It’s an ideal operating style, but being green is not without its challenges. Restaurateurs like LaBrooy might have an adoring foodie fan-base, but they continue to struggle to combat the supermarket generation’s insistence that we should be able to eat everything, all year round.

“The biggest challenge at Three Blue Ducks is sticking to your ethics,” LaBrooy said.

“I’ve just taken avocados off the menu at breakfast time because they’re simply not ready to go in our region and we’re thinking that the crowds are going to start rioting. Consumers are so blinded by the year-round availability at our regular supermarkets. It’s almost like it doesn’t matter what the quality of the produce is like, they just need to have it. At Three Blue Ducks, we’re trying to work the other way around; we ask, what’s the quality of the produce like? We need to have it when it’s at its best.”

The Garden at Three Blue Ducks

|Image| Diners amongst the gardens at Three Blue Ducks in Byron Bay

This is a sentiment echoed in kitchens across the country.
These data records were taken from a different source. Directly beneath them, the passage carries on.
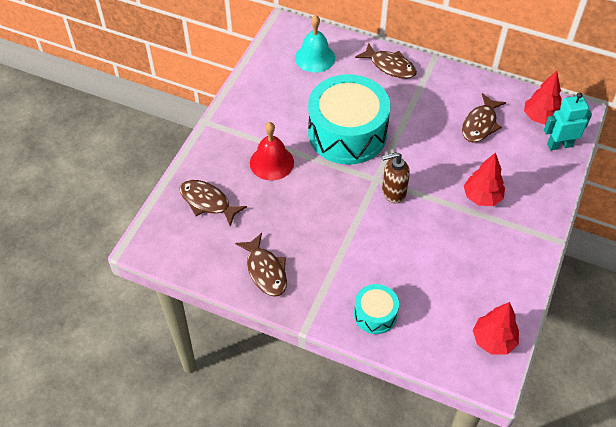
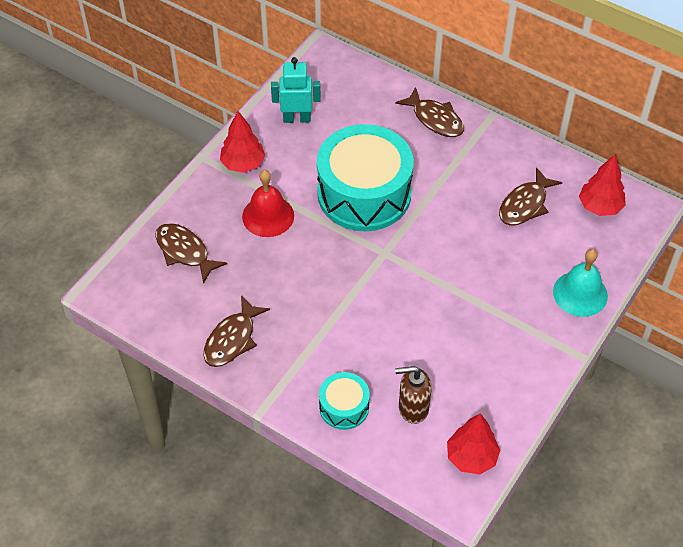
camera: 10 degrees right, 0 degrees up
(265, 271) = (232, 339): brown fish -> brown fish turned 45 degrees clockwise
(315, 57) = (348, 97): turquoise bell -> turquoise bell (580, 293)
(393, 192) = (400, 271): brown soap dispenser -> brown soap dispenser (413, 408)
(482, 197) = (503, 292): red tree -> red tree (243, 164)
(559, 145) = (614, 243): turquoise robot -> turquoise robot (297, 118)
You’d be hard pressed to find a top restaurant in Sydney without its own kitchen garden or at least a specialist providore who supplies artisanal meat and vegetables when they’re at their best.

Of course, prepping fresh, sustainably produced veggies is always going to resonate with a particular section of the market, but the variable that’s really going to affect the driving forces of food production and sale in Australia is whether “mainstream” diners can be persuaded to eat seasonally and mindfully.